Record extracts:
# # #

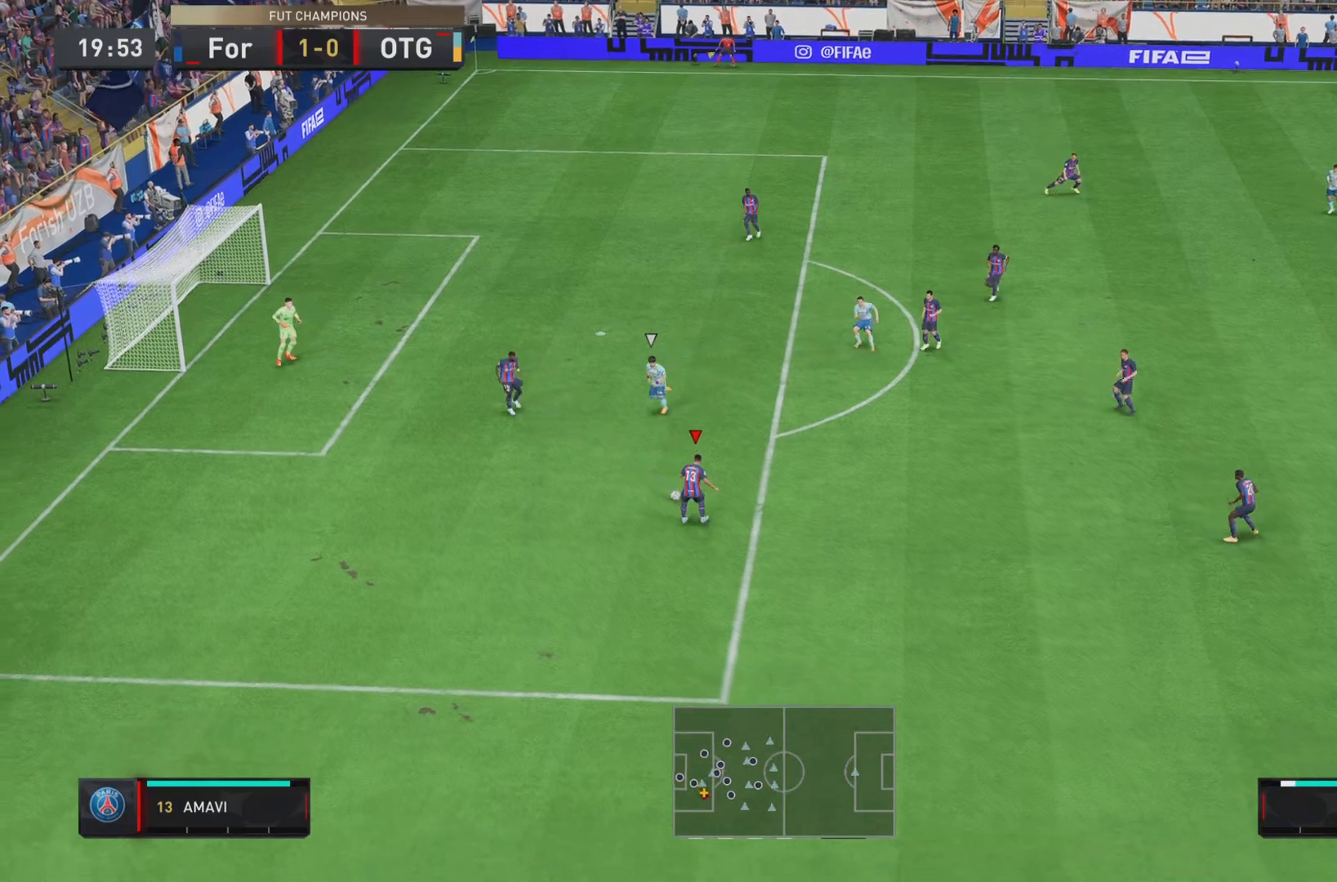
{"buttons": ["R1"], "left_stick": "down", "right_stick": "center", "events": [[401, "R1", "down"]]}
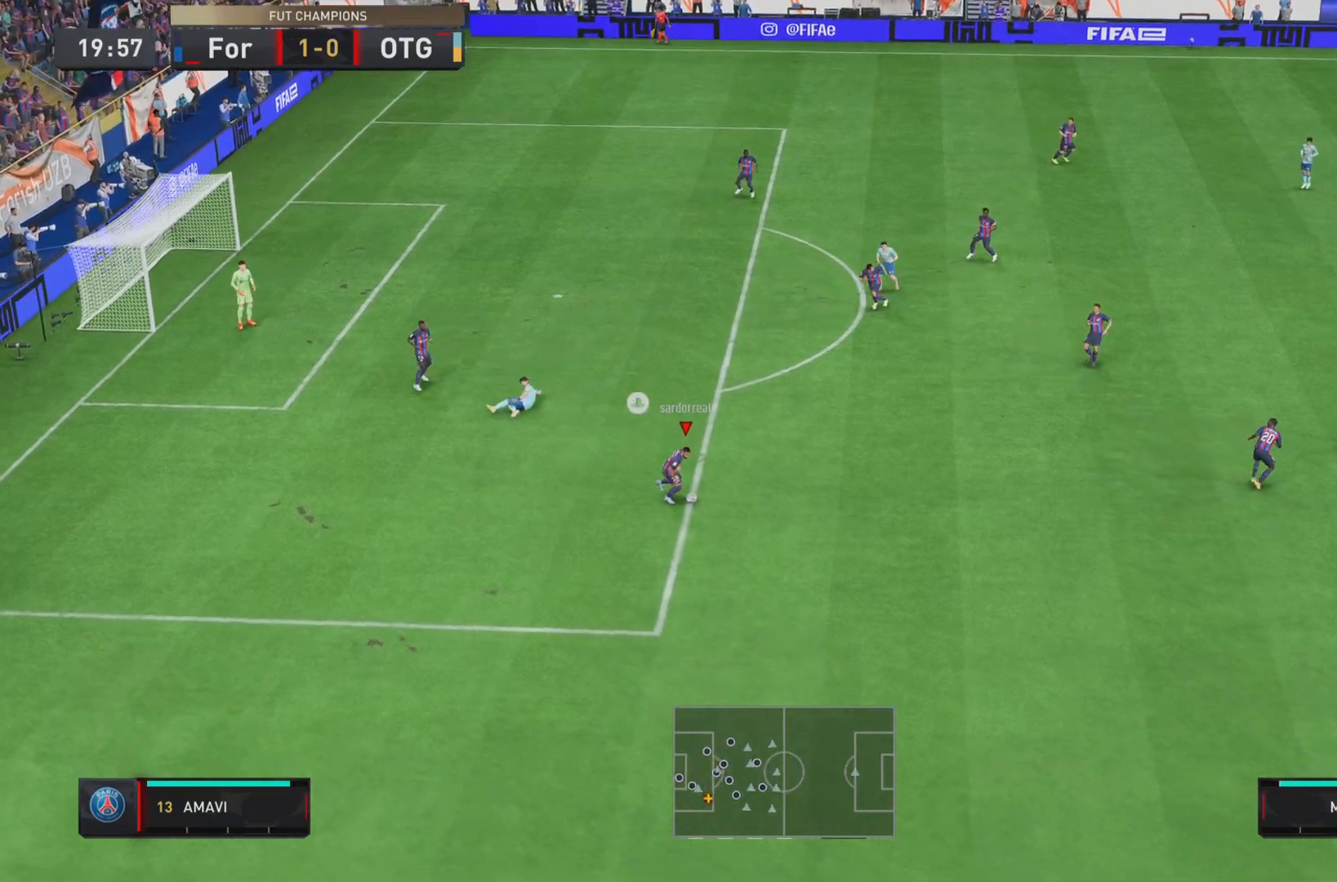
{"buttons": ["R1"], "left_stick": "down", "right_stick": "center", "events": []}
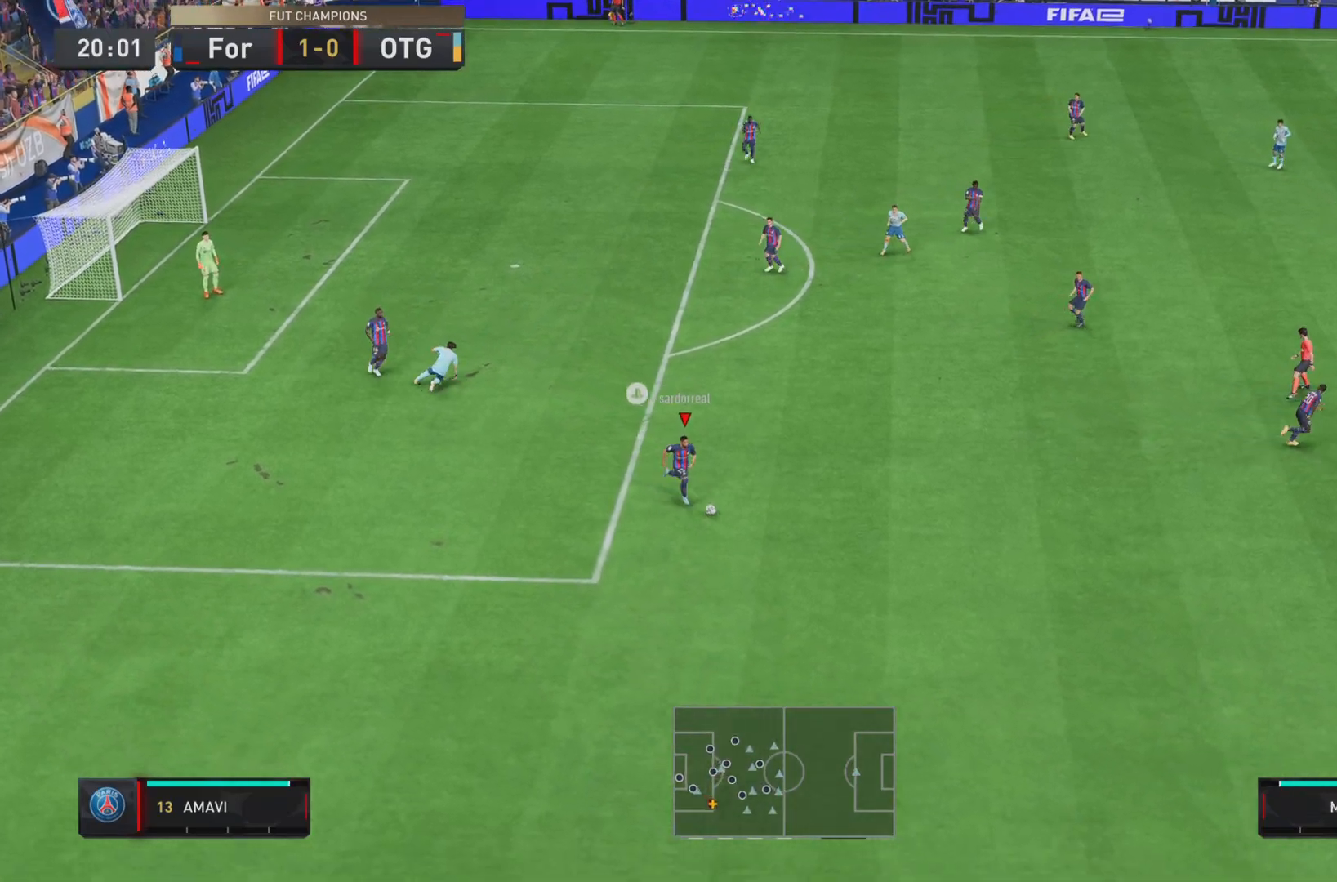
{"buttons": ["R1"], "left_stick": "down", "right_stick": "center", "events": []}
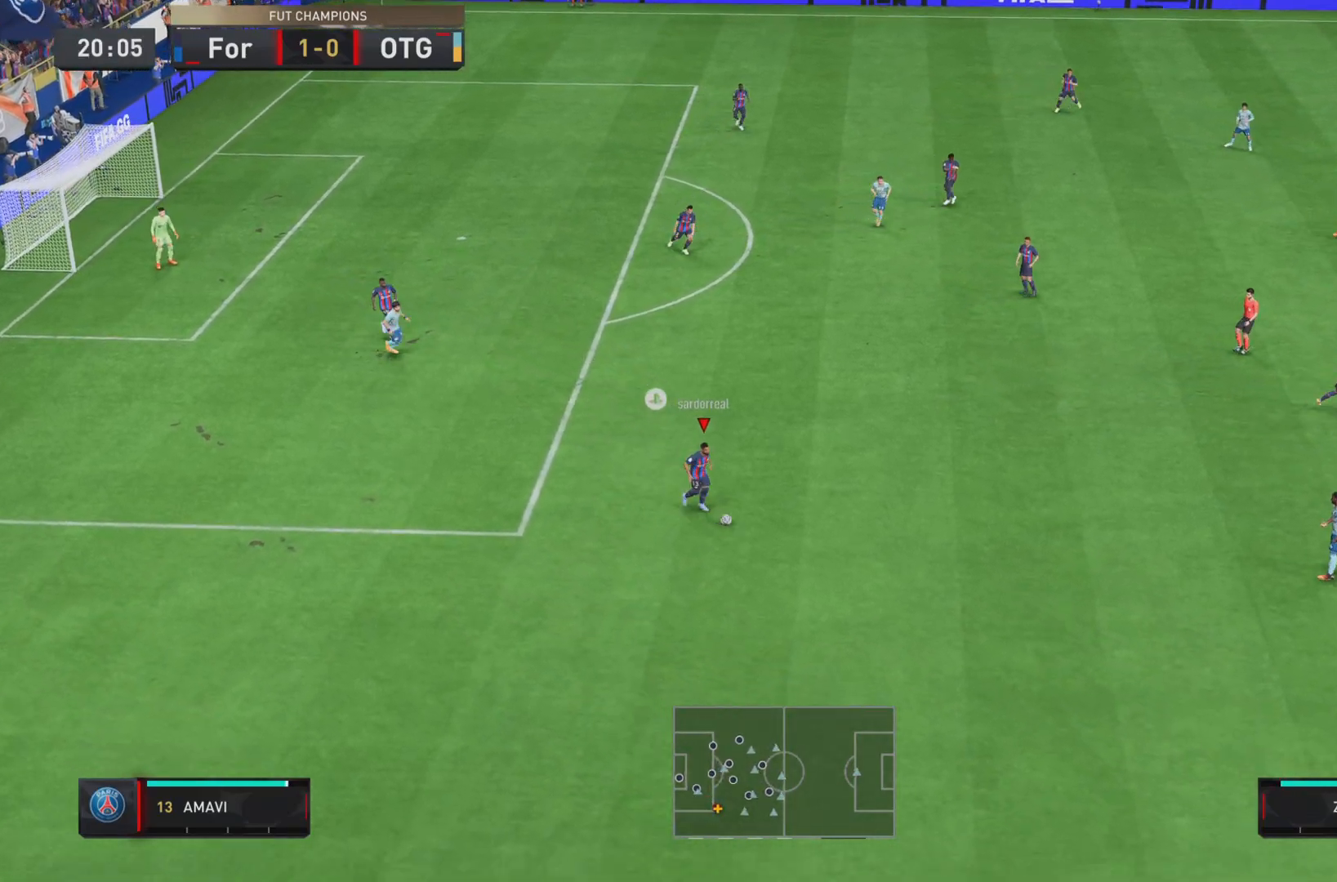
{"buttons": ["R1"], "left_stick": "down", "right_stick": "center", "events": []}
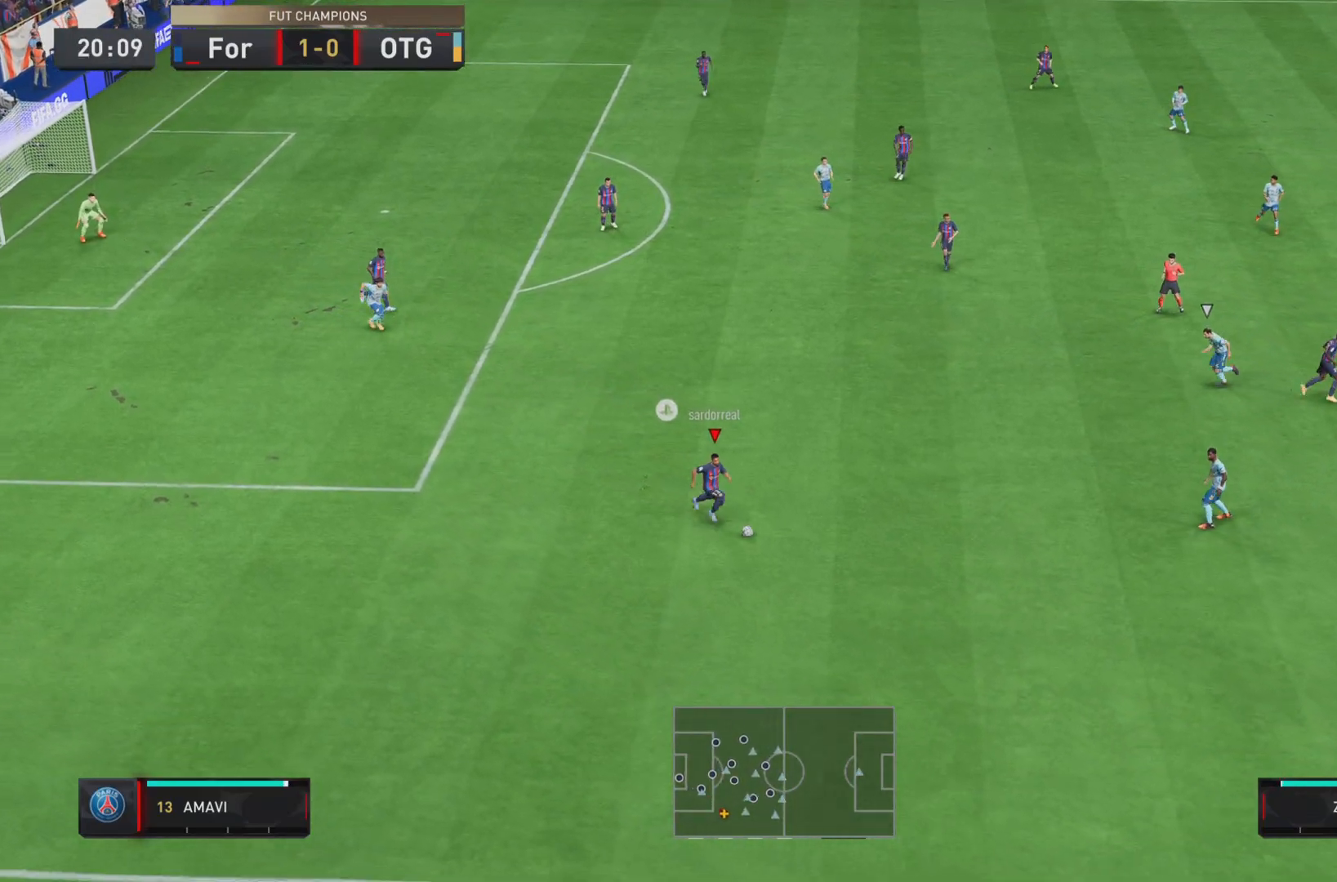
{"buttons": ["R1"], "left_stick": "down-right", "right_stick": "center", "events": [[217, "left_stick", "down-right"]]}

# # #

Goal of the exercise: Please reproduce every record exactly as written, excluding the pictures.

Task answer:
{"buttons": ["R1"], "left_stick": "down", "right_stick": "center", "events": [[401, "R1", "down"]]}
{"buttons": ["R1"], "left_stick": "down", "right_stick": "center", "events": []}
{"buttons": ["R1"], "left_stick": "down", "right_stick": "center", "events": []}
{"buttons": ["R1"], "left_stick": "down", "right_stick": "center", "events": []}
{"buttons": ["R1"], "left_stick": "down-right", "right_stick": "center", "events": [[217, "left_stick", "down-right"]]}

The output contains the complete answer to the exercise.